Мы оставили его и пошли дальше вниз по реке, но еще долго до нас доносилось «Гуэп, гуэп! Вюрр, вюрр!» Это щурки, обеспокоенные судьбой своих гнезд, тучами носились над головой пасечника.
В конце месяца дед Мирю убил старую выдру. Меня при этом не было, но он рассказал мне, что подстрелил ее на песчаной косе.
В город он принес ее в мешке, мертвой. Она была величиной с большую кошку, с густой светло-коричневой шерстью, длинным хвостом и длинными усами и почему-то напоминала мне нашего соседа Гуню Темнарского, который держал бакалейную лавочку, темную и длинную, точно нора. У него, как и у выдры, были кошачьи, немного навыкате глаза, маленькие уши и густые усы…
Месяц кончался. До открытия охотничьего сезона осталось три дня. Мы бросили ужение и готовились к первой охоте. Дед Мирю тщательно почистил свою двустволку, смазал изнутри все пружины, натер льняным маслом ложе и принялся снаряжать патроны. Это дело он делал с любовью, но медленно, старательно, словно хотел растянуть удовольствие. Я помогал ему, засыпая дробь. Он накладывал порох и специальной машинкой закручивал верх гильзы.
Погода стояла ясная, тихая, и мы занимались своим делом во дворе, куда дед Мирю вынес стол. Там мы приготовили около сотни патронов для перепелов.
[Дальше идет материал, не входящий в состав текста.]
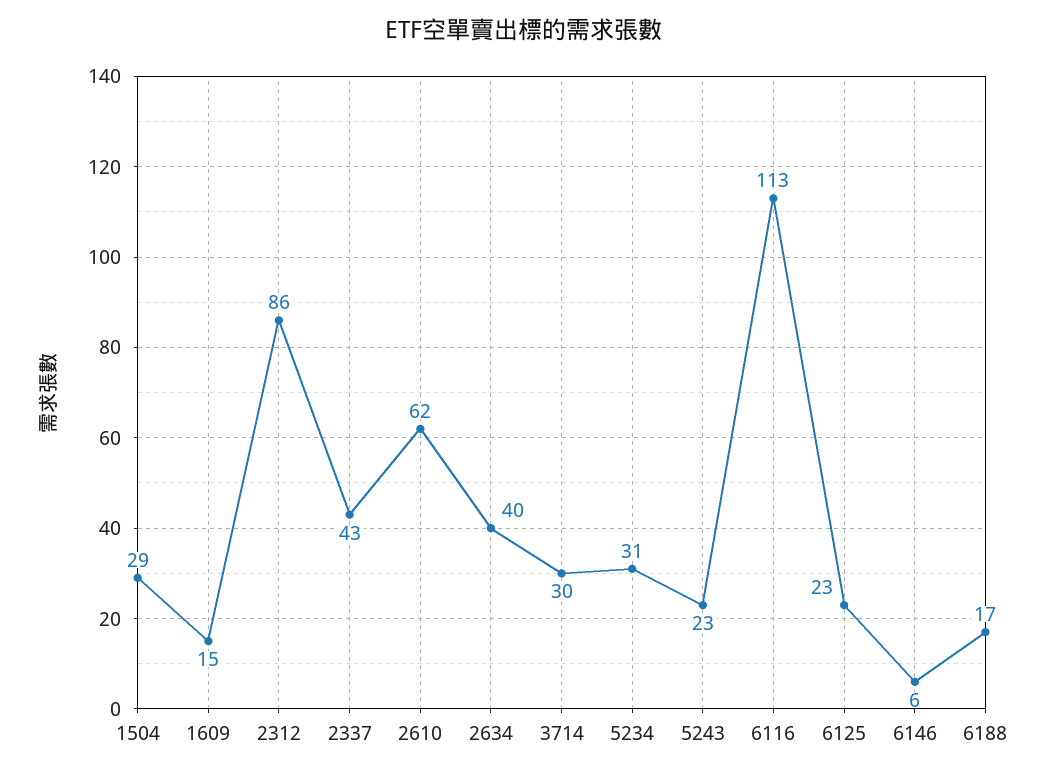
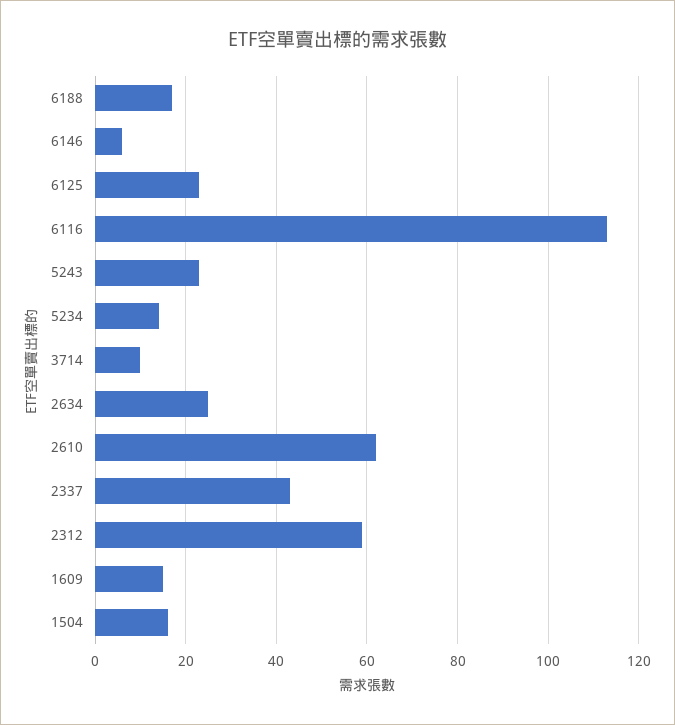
1504: 29 -> 15
2312: 86 -> 60
2634: 40 -> 25
3714: 30 -> 10
5234: 31 -> 15

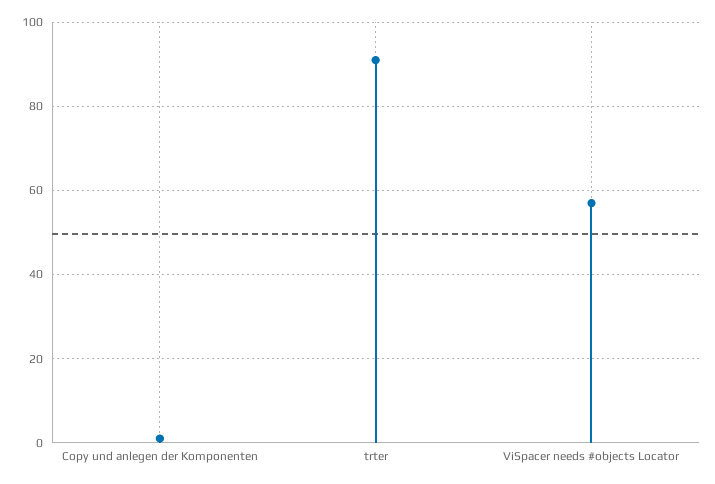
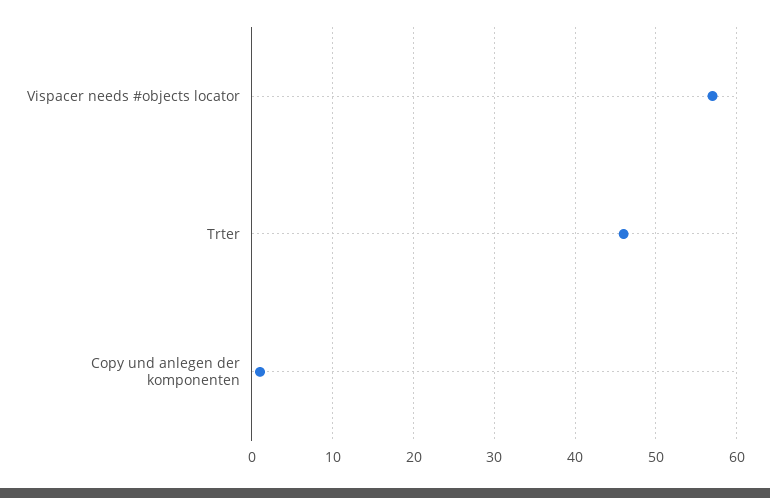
trter: 90 -> 46

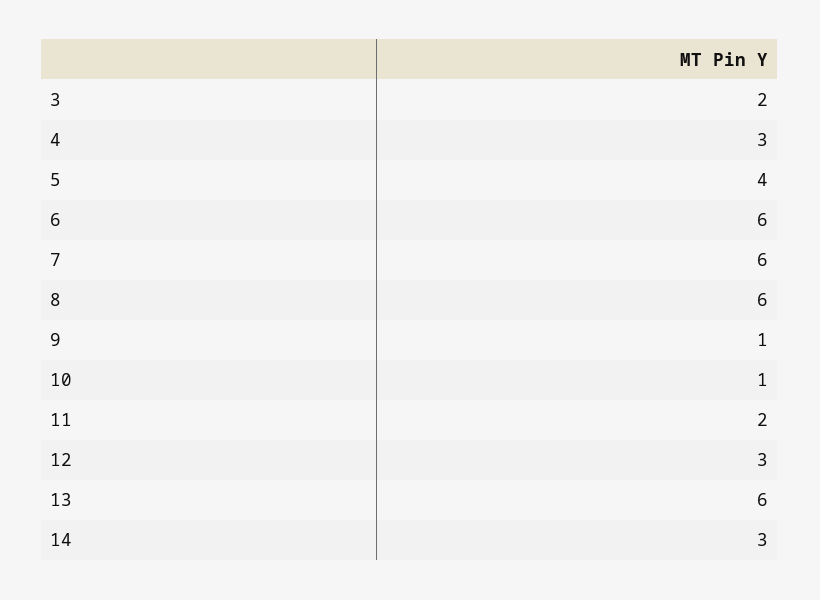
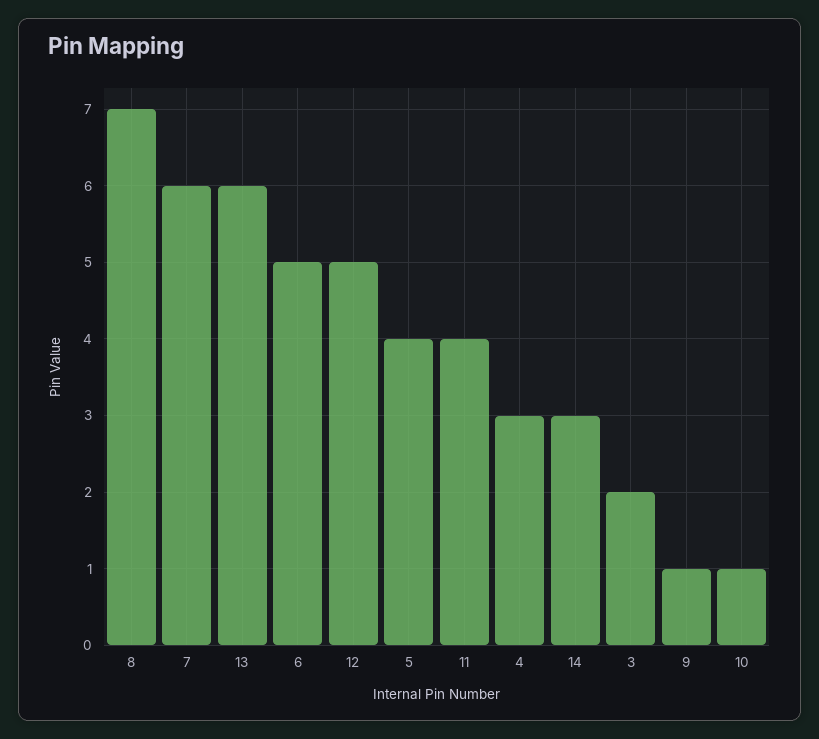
6: 6 -> 5
8: 6 -> 7
11: 2 -> 4
12: 3 -> 5

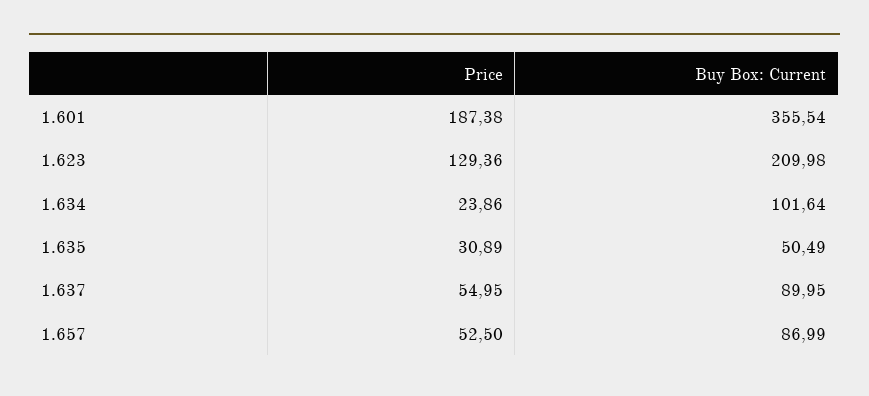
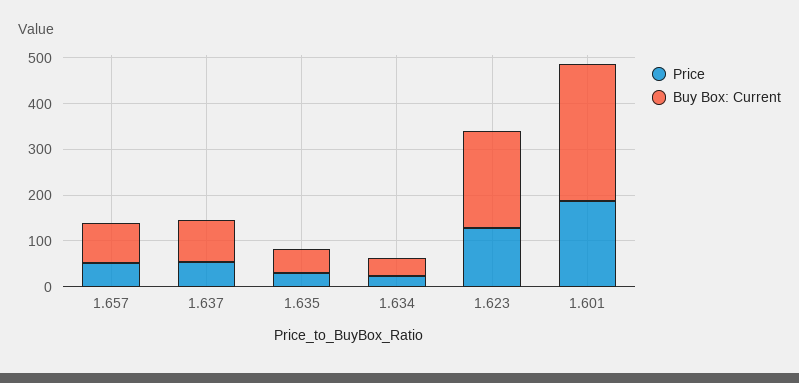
Buy Box: Current, 1.601: 355.54 -> 300
Buy Box: Current, 1.634: 101.64 -> 40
Зымка как будто понимала, что значат эти приготовления. Она стала беспокойной, нервной. Ей не сиделось на месте. Она то подходила к нам и тыкалась мордой в колени старика, то бесцельно слонялась по двору и скулила.
Наконец наступил долгожданный день. Ночью я почти не спал, намереваясь выйти из дому еще до рассвета, и едва дождался утра. Когда я подошел к домику деда Мирю, его маленькое окошко светилось. Со двора доносился громкий лай. Лаяли все три собаки. Грохочущий бас Мурата звучал глубоко и нетерпеливо, при этом он жалобно подсвистывал носом, Волга прямо плакала, но с какими-то угрожающими нотками, а Зымка, которая пользовалась привилегией жить без привязи, бегала по двору, белея в полутьме, и то и дело опрокидывалась на спину и каталась по земле. Старик тоже был возбужден. Собаки распаляли его, настраивая на боевой лад, как труба настраивает полкового коня. Он суетился, укладывая сумку, вздорил из-за чего-то со своей доброй старухой, которая ходила за ним с лампой и светила ему, шикал на собак. Как только я вошел во двор, Зымка прыгнула мне на грудь, лизнула в лицо, повалила на землю и принялась носиться вокруг меня. Волга и Мурат залаяли еще неистовей.